Bigger the better: Portbou station in Catalonia

The man who pays his way

As you probably weren't around in 1961, let me mention that it was a good year for Private Eye (which was born) and numerologists (it being the last year until 8008 that reads the same when turned upside-down). It was also a great year for British travellers: anyone undeterred by the Franco dictatorship could travel to Spain's Costa Brava and stay at the Playa Sol Hotel, which opened 50 years ago this week.

Intriguingly, to reach this splendid three-star today you must revert to the way we travelled. Last weekend, the final flights to Bournemouth, Bristol and Stansted were waved off from the Costa Brava's local airport south of Girona. As Europe's economies decay like autumn leaves, and airlines scythe their schedules to staunch winter losses, the Catalan airport has been disconnected from Britain.

With Ryanair moving its links from the UK to Barcelona's real airport, you will have to find an alternative homage to Catalonia's lovely coast. The best option, beginning next March, involves a flight to Perpignan, across the border in France – just as the early pioneers did.

The old propeller planes landed at the airfield outside France's southernmost city. Package tourists were met by a wheezing old bus and Gauloises-smoking driver for the journey onwards to the Spanish border – where they were met by a demand for 50 pesetas for a visa to a nation out of step with the rest of Europe. The bus link has since been stubbed out along with the Gauloises. But the rail journey is even better, starting as it does at the Centre of the Universe.

Salvador Dalí, who defined this cosmic location to be Perpignan station, might be dismayed by the building work that has swathed his galactic gare in scaffolding. But every southbound train rattles along the Côte Vermeille, the crimson coast as corrugated as Cornwall's.

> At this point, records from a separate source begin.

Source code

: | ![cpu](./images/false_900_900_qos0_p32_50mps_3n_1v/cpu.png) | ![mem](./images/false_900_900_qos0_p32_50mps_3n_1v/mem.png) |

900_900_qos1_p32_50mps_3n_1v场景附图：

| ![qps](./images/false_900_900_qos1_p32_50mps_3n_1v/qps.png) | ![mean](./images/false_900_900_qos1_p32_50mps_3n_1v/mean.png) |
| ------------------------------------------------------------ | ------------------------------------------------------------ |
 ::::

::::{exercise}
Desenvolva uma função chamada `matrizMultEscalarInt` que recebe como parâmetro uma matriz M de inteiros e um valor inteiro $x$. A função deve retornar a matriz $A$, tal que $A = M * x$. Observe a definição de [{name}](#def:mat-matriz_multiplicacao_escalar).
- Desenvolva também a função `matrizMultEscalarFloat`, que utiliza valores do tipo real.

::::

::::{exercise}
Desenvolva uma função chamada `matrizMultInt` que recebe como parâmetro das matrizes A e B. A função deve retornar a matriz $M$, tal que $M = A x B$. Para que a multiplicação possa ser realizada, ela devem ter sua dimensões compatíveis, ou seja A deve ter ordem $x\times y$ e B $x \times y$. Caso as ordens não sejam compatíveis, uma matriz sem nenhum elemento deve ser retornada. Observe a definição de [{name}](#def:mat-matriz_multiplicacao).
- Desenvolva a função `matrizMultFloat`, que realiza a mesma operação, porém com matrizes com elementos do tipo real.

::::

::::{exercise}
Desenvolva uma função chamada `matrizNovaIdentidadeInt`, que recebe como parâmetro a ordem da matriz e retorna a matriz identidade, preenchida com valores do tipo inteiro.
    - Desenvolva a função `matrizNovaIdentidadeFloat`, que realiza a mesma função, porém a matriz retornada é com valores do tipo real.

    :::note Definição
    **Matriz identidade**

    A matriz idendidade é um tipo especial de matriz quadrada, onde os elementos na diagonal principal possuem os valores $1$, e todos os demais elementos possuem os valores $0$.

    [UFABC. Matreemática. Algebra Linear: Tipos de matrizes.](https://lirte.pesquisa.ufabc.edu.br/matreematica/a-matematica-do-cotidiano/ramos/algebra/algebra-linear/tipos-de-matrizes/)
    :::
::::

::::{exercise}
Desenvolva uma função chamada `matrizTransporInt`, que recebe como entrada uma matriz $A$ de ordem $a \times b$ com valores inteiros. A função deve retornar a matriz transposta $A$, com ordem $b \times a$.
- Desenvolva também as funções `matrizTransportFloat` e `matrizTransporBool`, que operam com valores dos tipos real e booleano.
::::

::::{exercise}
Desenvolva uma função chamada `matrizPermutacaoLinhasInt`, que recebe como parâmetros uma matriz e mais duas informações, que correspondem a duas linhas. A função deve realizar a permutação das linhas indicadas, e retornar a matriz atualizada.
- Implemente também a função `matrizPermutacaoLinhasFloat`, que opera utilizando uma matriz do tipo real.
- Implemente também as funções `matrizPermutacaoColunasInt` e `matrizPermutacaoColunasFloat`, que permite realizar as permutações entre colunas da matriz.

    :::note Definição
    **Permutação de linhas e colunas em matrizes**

After half-an-hour of watching the tail-end of the Pyrenees tussle beautifully with the Med, you burrow into a mile-long tunnel and arrive at the station serving the fishing village of Portbou. The population last year totalled 1,302, making its vast station all the more surreal – like London St Pancras transplanted to St Ives. A vast canopy shields the platforms from the skies. Imposed between the tracks is a large complex where once immigrations and customs officials inspected would-be visitors to Spain. The Schengen treaty, of course, stripped away frontier controls. Or did it? When I went through last week, Spanish officials insisted politely on checking the papers of each passenger arriving from France before they were allowed into the echoing booking hall and the onward train along the Costa Brava.

I took the Barcelona train only as far as another fishing port, Llanca, where the road to Cadaqués begins. The only bus of the day had long gone. The clientele in the station bar volunteered to solve the problem. As I waited for a taxi they had conjured out of the night, and sipped a €1 glass of rosé, I reflected on Orwell's assertion that, in Spain, "nothing, from a meal to a battle, happens at the appointed time". All the better to savour the joy of a journey through the years.

In the pink: maps that spell out travel dangers

Nineteen sixty-one was also notable for Britain granting independence to Tanganyika (now united with Zanzibar, as Tanzania) and Sierra Leone.

These African states formerly appeared in scarlet on the world map. Today, UK domination is limited to a handful of Imperial offcuts, such as Pitcairn and South Georgia.

Happily, the Foreign Office has found a new use for this evocative shade of red. The FCO has just begun to add maps to its official travel advice – and deploys the colour on which the sun never used to set to signify "no-go" zones.

"After listening to feedback from our users we are adding maps to around 50 of our country travel advice pages," says the FCO. Targets include Kenya, Russia and Turkey. Until now, anyone who consulted the advice on, say, Afghanistan (pictured above) has been confronted by a long list of areas that Brits should never go, or were off-limits to all-but-essential travel.

Today, anyone tempted to follow the Hippie Trail (see related links) need only look at the FCO map at to distinguish between dangerous and very dangerous zones.